Les chefs d’État de la Communauté économique des États de l’Afrique de l’Ouest (Cédéao) ont officiellement pris acte de la décision du Mali, du Burkina Faso et du Niger de quitter l’organisation. Une séparation historique qui interroge l’avenir de l’intégration régionale, sur fond de tensions géopolitiques et de défis institutionnels majeurs.
Une séparation aux contours inédits
Le retrait de ces trois États sahéliens sonne comme un échec pour l’institution ouest-africaine, créée pour promouvoir l’intégration régionale. L’histoire se répète, mais l’enjeu semble bien plus crucial qu’en 2000, lorsque la Mauritanie avait déjà choisi de claquer la porte.
Le président de la Commission de la Cédéao, Omar Alieu Touray, se voit désormais investi d’un mandat délicat : organiser cette séparation. Derrière la froideur bureaucratique des termes « formalités de retrait » se cache une réalité plus complexe.
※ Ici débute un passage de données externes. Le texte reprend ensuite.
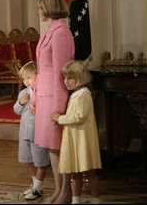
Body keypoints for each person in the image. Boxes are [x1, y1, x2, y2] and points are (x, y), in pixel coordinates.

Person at [29, 0, 75, 203]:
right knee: (51, 146)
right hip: (44, 96)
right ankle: (58, 189)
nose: (38, 11)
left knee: (59, 146)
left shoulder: (61, 32)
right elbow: (41, 68)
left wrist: (59, 107)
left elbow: (61, 72)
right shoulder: (49, 30)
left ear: (49, 8)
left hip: (55, 99)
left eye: (40, 7)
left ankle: (66, 192)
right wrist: (35, 98)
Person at [50, 60, 102, 204]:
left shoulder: (83, 96)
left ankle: (96, 199)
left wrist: (60, 118)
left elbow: (78, 117)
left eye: (70, 78)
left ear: (81, 77)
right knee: (75, 173)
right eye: (65, 78)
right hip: (74, 139)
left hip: (83, 140)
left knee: (90, 172)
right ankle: (75, 199)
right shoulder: (75, 95)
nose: (66, 81)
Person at [13, 61, 50, 201]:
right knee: (29, 160)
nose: (25, 81)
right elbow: (16, 110)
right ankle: (36, 185)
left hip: (38, 134)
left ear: (38, 76)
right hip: (24, 135)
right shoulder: (23, 93)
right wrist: (21, 102)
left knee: (40, 161)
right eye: (23, 78)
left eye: (29, 77)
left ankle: (38, 186)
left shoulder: (43, 93)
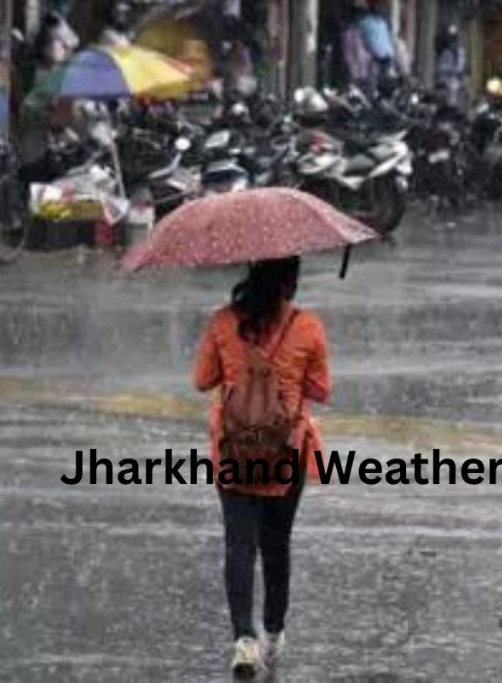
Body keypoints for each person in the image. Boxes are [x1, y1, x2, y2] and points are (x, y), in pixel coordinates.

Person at [192, 256, 331, 677]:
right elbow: (321, 389)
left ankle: (244, 640)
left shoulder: (222, 323)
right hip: (286, 451)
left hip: (234, 450)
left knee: (239, 544)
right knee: (276, 543)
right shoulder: (307, 327)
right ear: (291, 281)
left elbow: (202, 380)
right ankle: (273, 631)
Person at [436, 24, 466, 108]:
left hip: (453, 79)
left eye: (452, 38)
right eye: (449, 38)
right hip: (443, 80)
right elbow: (440, 65)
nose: (451, 40)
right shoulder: (444, 51)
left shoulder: (459, 51)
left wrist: (453, 71)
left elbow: (459, 66)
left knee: (452, 99)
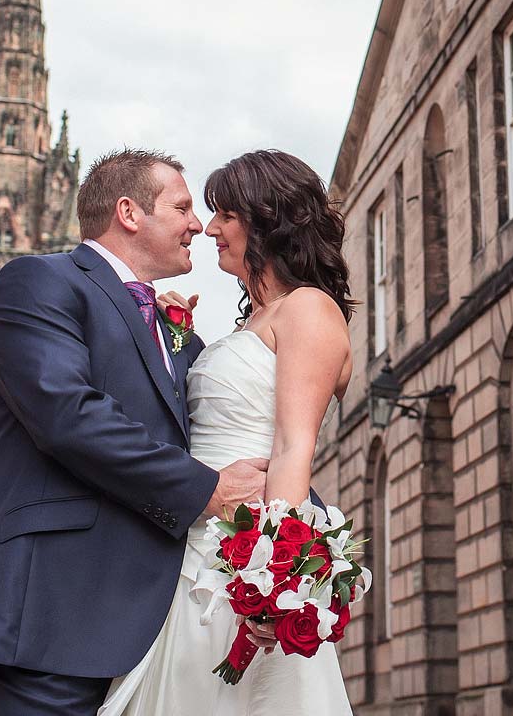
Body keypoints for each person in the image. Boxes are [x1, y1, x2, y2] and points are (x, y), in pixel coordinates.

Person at [0, 149, 270, 716]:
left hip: (157, 630)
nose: (198, 224)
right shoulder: (38, 282)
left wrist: (295, 546)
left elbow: (220, 428)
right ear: (128, 212)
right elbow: (68, 415)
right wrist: (208, 490)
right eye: (183, 207)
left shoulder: (175, 331)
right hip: (50, 615)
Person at [101, 148, 356, 716]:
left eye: (225, 215)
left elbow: (293, 447)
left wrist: (272, 578)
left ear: (266, 218)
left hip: (238, 561)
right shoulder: (251, 323)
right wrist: (176, 338)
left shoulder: (309, 309)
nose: (209, 229)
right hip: (189, 549)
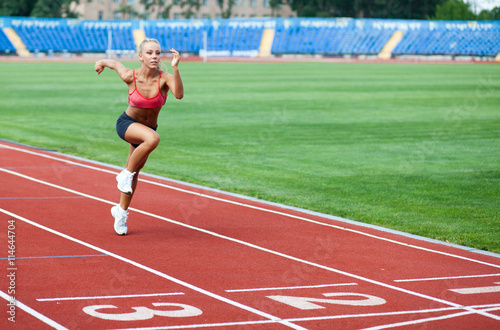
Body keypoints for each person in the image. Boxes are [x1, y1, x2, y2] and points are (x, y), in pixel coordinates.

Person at [94, 38, 184, 235]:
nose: (155, 56)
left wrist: (175, 68)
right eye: (150, 53)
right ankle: (124, 174)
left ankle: (121, 212)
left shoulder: (165, 78)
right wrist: (101, 62)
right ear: (140, 56)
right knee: (153, 140)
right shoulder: (130, 76)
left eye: (158, 53)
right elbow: (115, 64)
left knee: (135, 172)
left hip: (147, 129)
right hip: (127, 125)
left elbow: (178, 95)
Il faudra gérer le sort des salariés contractuels originaires des pays sortants et préparer le transfert des agences communautaires établies sur leurs territoires. Une tâche titanesque qui expose les failles structurelles de l’organisation.
Un tempo imposé par les juntes
Depuis près de onze mois, les juntes au pouvoir à Bamako, Ouagadougou et Niamey semblent avoir maîtrisé leur calendrier. Chaque geste, chaque déclaration a ressemblé à un coup d’avance. Et c’est dans ce climat de défiance qu’Omar Alieu Touray a dû officialiser l’inéluctable : « Conformément aux dispositions de l’article 91 du Traité révisé de la Cédéao, les trois pays cesseront d’être membres de l’organisation à compter du 29 janvier 2025. »
Pourtant, un dernier espace de dialogue subsiste. À la demande du Sénégal et du Togo, les médiations se poursuivront durant les six prochains mois. Une ultime chance laissée à ces pays pour revenir sur leur décision. Mais l’espoir semble mince, tant les relations paraissent irréconciliables.
Une unité fragile, un silence assourdissant
Alors que Bola Ahmed Tinubu, président en exercice de la Cédéao, plaidait pour l’unité et la solidarité, un autre silence s’est fait lourdement sentir. Pas un mot pour l’ex-président nigérien Mohamed Bazoum, toujours retenu à Niamey malgré une décision favorable de la Cour de Justice de la Cédéao.
Dans cette ambiance crépusculaire, la standing ovation réservée à Nana Akufo-Addo, surnommé « Mister Democracy » à l’issue de son dernier sommet, a résonné comme un hommage aux principes fondateurs de l’organisation. Mais ces valeurs sont aujourd’hui mises à rude épreuve.
Le rendez-vous du 30 juillet 2025 marquera-t-il la fin d’une époque ou le début d’un nouveau chapitre pour l’Afrique de l’Ouest ? Une chose est certaine : l’avenir de la Cédéao ne sera plus jamais le même.